Another sunny day greets us as we set off for Coromandel Peninsula. But first, we decide on a stop at a place we’d passed on our way in to Snells Beach. Puhoi is a historic Bohemian settlement according to the sign at the turn off for the road. It is a tiny little place along a small river. It was settled by a group of 83 Bohemians from villages near Pilsen in Bohemia. The offer of free land was what encouraged them to leave their homeland in 1863 and emigrate to New Zealand.
Each adult was given 40 acres and each child 20 under the Waste Lands Act. In Puhoi the land was steep, the bush thick, the only access the river and only a rough shelter house. Te Hemera Tauhia and his men brought the immigrants to Puhoi and helped them to learn a bit about the bush and survival. The Bohemians, a hearty people, managed to survive by using what they found in the bush as a means to generate income and slowly put their settlement together. Steamers began coming up the river to receive the timber and other goods for shipment and by 1881, about 3000 acres were beginning to be farmed.
Why is this so fascinating to me? Well, because my grandfather came from Bohemia. He was a farmer and immigrated to America not too long after these people. Under different circumstances, I could have been a Kiwi!
We are here so early in Puhoi that nothing except the general store is open. We mail some post cards and take pictures of the old hotel and the stables and set out on the road again. Surprise, surprise! Our next stop is another waterfall. Hunua Falls. This one is quite impressive. The Kiwis have erected a frame so that you can take a postcard-like picture. Kind of funny. I like the more natural scene a lot better.
Our route to the town of Cormandel takes us along a magnificent coastline. Lush green islands dot the water and contrast with the deep blue of the sea. It is rockier here than any other place we’ve been yet and it makes the shoreline even more dramatic. Around every turn there seems to be another breathtaking view. Of course some of the turns are pretty breathtaking too especially when you are met by a huge logging truck coming the other way.
We check in to our motel, again finding it much nicer than expected, and quickly drive to the Golden Stamper Battery. It is a place to learn more about the gold mining that went on in this area. Unfortunately, we arrive about ten minutes too late for the last tour which seems didn’t happen anyway because we are the only car in the parking lot. Disappointed, we turn and head for the other site on our list, the Driving Creek Railway.

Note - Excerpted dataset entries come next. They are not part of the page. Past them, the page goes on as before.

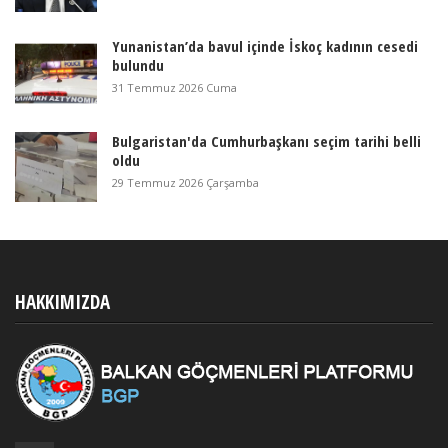
Yunanistan’da bavul içinde İskoç kadının cesedi
bulundu
31 Temmuz 2026 Cuma
Bulgaristan'da Cumhurbaşkanı seçim tarihi belli
oldu
29 Temmuz 2026 Çarşamba
HAKKIMIZDA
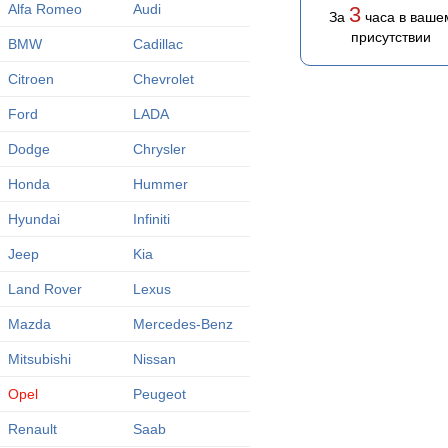
Alfa Romeo
Audi
3
За
часа в ваше
присутствии
BMW
Cadillac
Citroen
Chevrolet
Ford
LADA
Dodge
Chrysler
Honda
Hummer
Hyundai
Infiniti
Jeep
Kia
Land Rover
Lexus
Mazda
Mercedes-Benz
Mitsubishi
Nissan
Opel
Peugeot
Renault
Saab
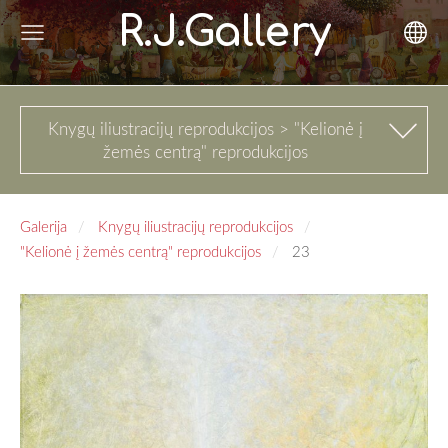
R.J.Gallery
Knygų iliustracijų reprodukcijos > "Kelionė į
žemės centrą" reprodukcijos
Galerija
Knygų iliustracijų reprodukcijos
"Kelionė į žemės centrą" reprodukcijos
23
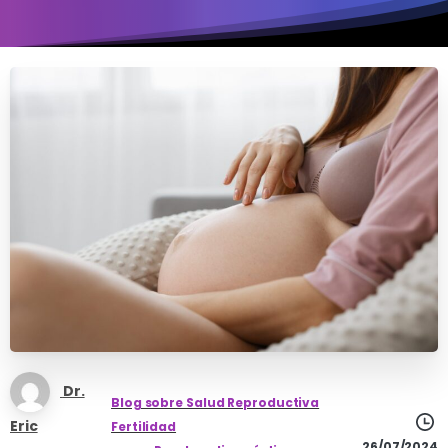
Dr.
Blog sobre Salud Reproductiva
Eric
Fertilidad
26/07/2024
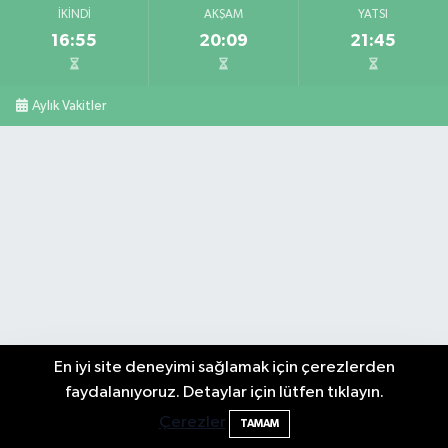
İKINDI
AKŞAM
YATSI
16:55
20:09
21:45
Aylık Vakitler
En iyi site deneyimi sağlamak için çerezlerden
2 Buzağı Hediyeli Bal Festivalinde Hande
11:43
faydalanıyoruz. Detaylar için lütfen tıklayın.
Ünsal Sahne Alacak
Çerezler
TAMAM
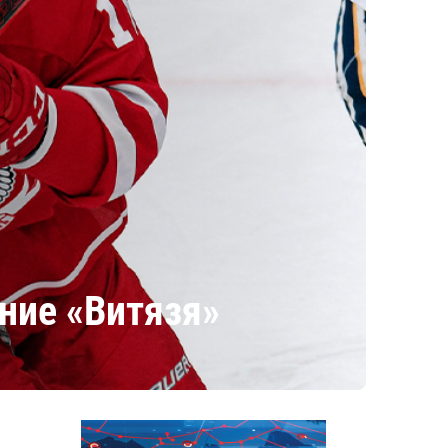
ние «Витязя»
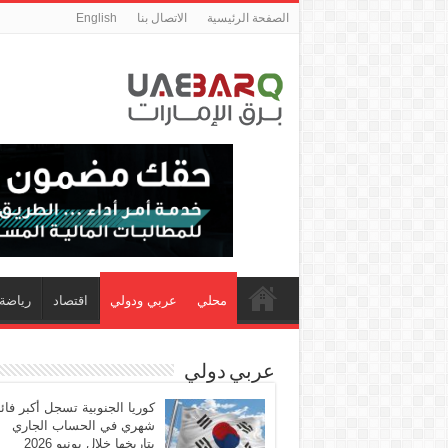
الصفحة الرئيسية
الاتصال بنا
English
محلي
عربي ودولي
اقتصاد
رياضة
عربي دولي
كوريا الجنوبية تسجل أكبر فا
شهري في الحساب الجاري
بتاريخها خلال يونيو 2026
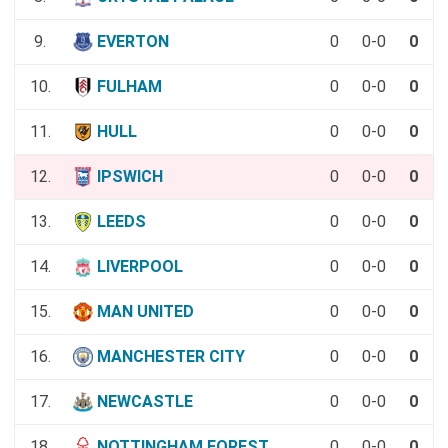
9.
EVERTON
0
0-0
0
10.
FULHAM
0
0-0
0
11.
HULL
0
0-0
0
12.
IPSWICH
0
0-0
0
13.
LEEDS
0
0-0
0
14.
LIVERPOOL
0
0-0
0
15.
MAN UNITED
0
0-0
0
16.
MANCHESTER CITY
0
0-0
0
17.
NEWCASTLE
0
0-0
0
18.
NOTTINGHAM FOREST
0
0-0
0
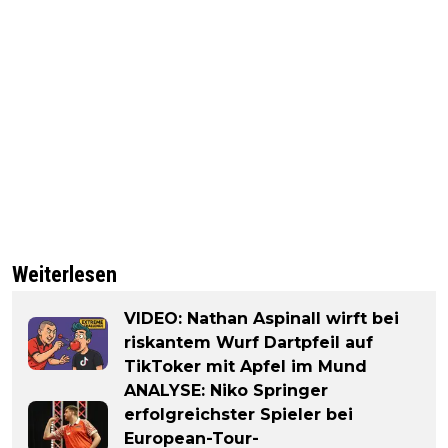
Weiterlesen
VIDEO: Nathan Aspinall wirft bei
riskantem Wurf Dartpfeil auf
TikToker mit Apfel im Mund
ANALYSE: Niko Springer
erfolgreichster Spieler bei
European-Tour-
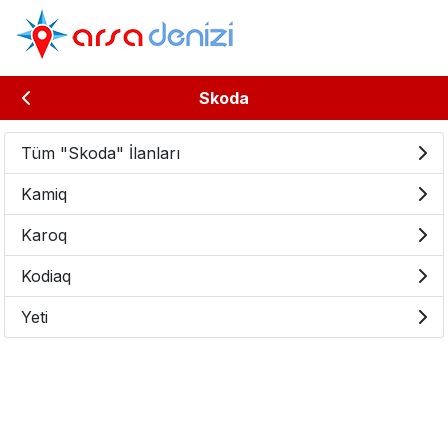
Skoda
Tüm "Skoda" İlanları
Kamiq
Karoq
Kodiaq
Yeti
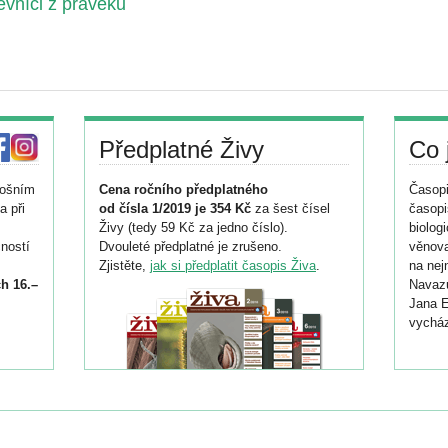
ěvníci z pravěku
Předplatné Živy
Co 
tošním
Cena ročního předplatného
Časopi
a při
od čísla 1/2019 je 354 Kč
za šest čísel
časopi
Živy (tedy 59 Kč za jedno číslo).
biolog
ností
Dvouleté předplatné je zrušeno.
věnova
Zjistěte,
jak si předplatit časopis Živa
.
na nej
h 16.–
Navazu
Jana E
vycház
i
026/
ní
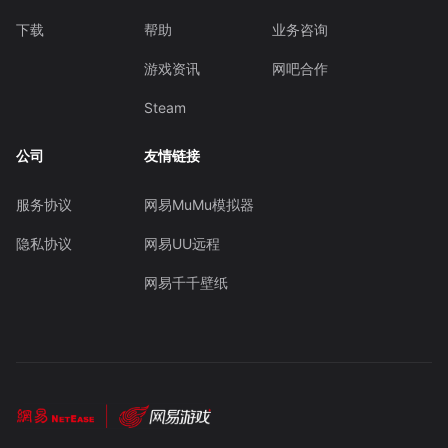
下载
帮助
业务咨询
游戏资讯
网吧合作
Steam
公司
友情链接
服务协议
网易MuMu模拟器
隐私协议
网易UU远程
网易千千壁纸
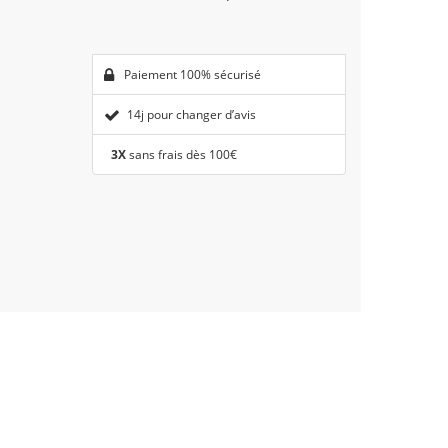
Paiement 100% sécurisé
14j pour changer d’avis
3X
sans frais dès 100€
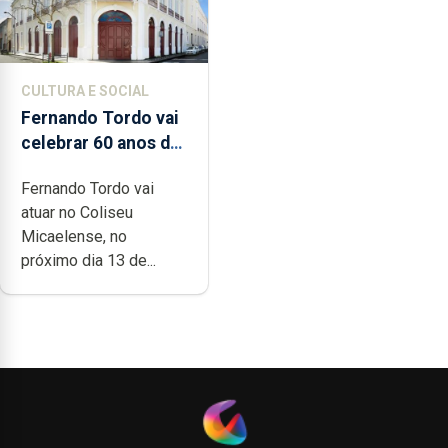
CULTURA E SOCIAL
Fernando Tordo vai
celebrar 60 anos de
carreira no Coliseu
Fernando Tordo vai
Micaelense
atuar no Coliseu
Micaelense, no
próximo dia 13 de...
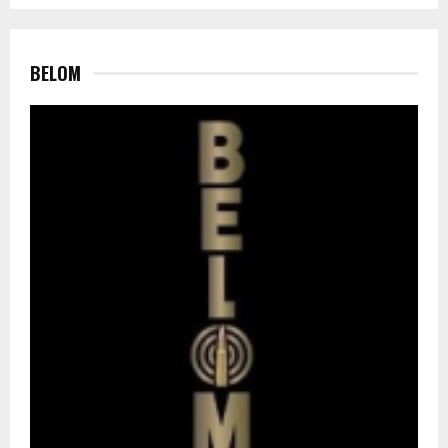
BELOM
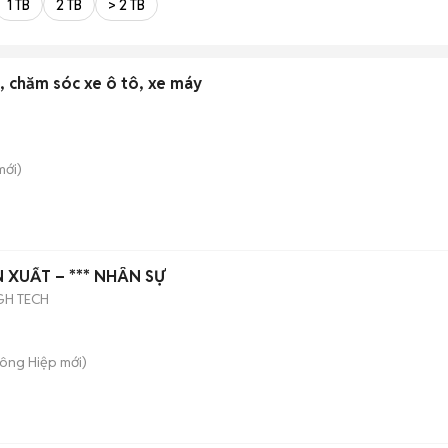
1 TB
2 TB
> 2 TB
, chăm sóc xe ô tô, xe máy
ới)
XUẤT – *** NHÂN SỰ
GH TECH
Đông Hiệp
mới)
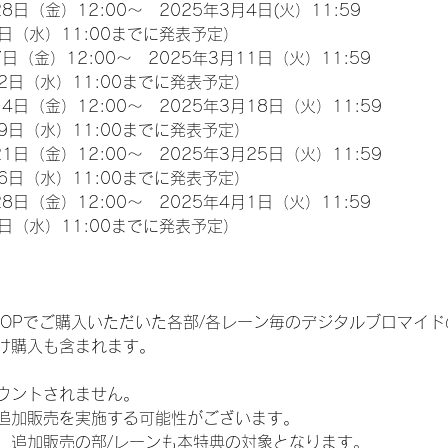
8日（金）12:00～　2025年3月4日(火）11:59
日（水）11:00までに発表予定）
日（金）12:00～　2025年3月11日（火）11:59
2日（水）11:00までに発表予定）
4日（金）12:00～　2025年3月18日（火）11:59
9日（水）11:00までに発表予定）
1日（金）12:00～　2025年3月25日（火）11:59
6日（水）11:00までに発表予定）
8日（金）12:00～　2025年4月1日（火）11:59
日（水）11:00までに発表予定）
EM SHOPでご購入いただいた各部/各レーン毎のデジタルブロマ
け購入も含まれます。
ウントされません。
追加販売を実施する可能性がございます。
、追加販売の部/レーンも本特典の対象となります。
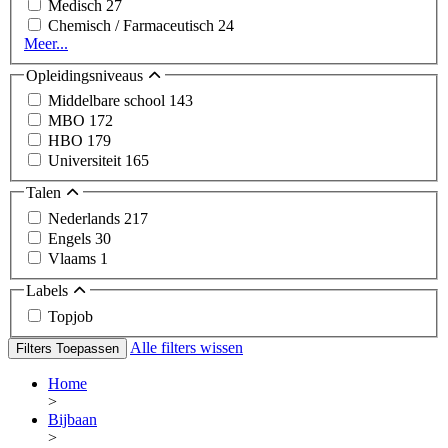
Medisch
27
Chemisch / Farmaceutisch
24
Meer...
Opleidingsniveaus
Middelbare school
143
MBO
172
HBO
179
Universiteit
165
Talen
Nederlands
217
Engels
30
Vlaams
1
Labels
Topjob
Alle filters wissen
Filters Toepassen
Home
>
Bijbaan
>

Thankfully we arrive just in time for the last train run of the day. The train is narrow gauge and diesel driven and was originally used to bring clay down from the mountainside for use by the artist’s colony that formed there. When the man, Barry Brickell, who originally built the whole thing was running out of money, he began to use it to take tourists up to the top for a view of the surrounding area. Eventually he built a lookout he calls the Eyefull Tower and it affords a panoramic view of the ocean, the peninsula and the surrounding islands.
Again, we find the friendliness of the Kiwis amazing. The engineer sat with us on the way down (we were in the last car which became the first car on the return) and asked us about home and Bob’s volunteer job with our Cuyahoga Valley Scenic Railroad. He answered all Bob’s questions about the little train we were on and even gave us a great suggestion for dinner.
Coming into town, we had noticed the low tide revealed several square patterned areas on the exposed beach that were lined evenly. Obviously an area where something was being farmed. We learned it was mussels and when we checked out the restaurant suggestion of the engineer, we found it had mussels on the menu. Ah! A no-brainer. Our dinner of mussels is wonderful. We order fries to go with it like we did in France. The sauce is lemongrass and coconut with a slight kick of something—maybe cayenne?
As we eat, we ponder what the long black roping with loops on it is that is draped across the restaurant. Finally we ask. It is the rope that is used on the beach for the mussels to attach to and grow. How appropriate.
After dinner, we shop for some things for breakfast. The cost of breakfast at the motels is a bit much and for a lot less, we can eat well. We get English muffins-whole wheat with raisins- a couple of bananas and some jam to go with the peanut butter we brought with us. I will learn to make plunger coffee in the morning. A new skill to acquire.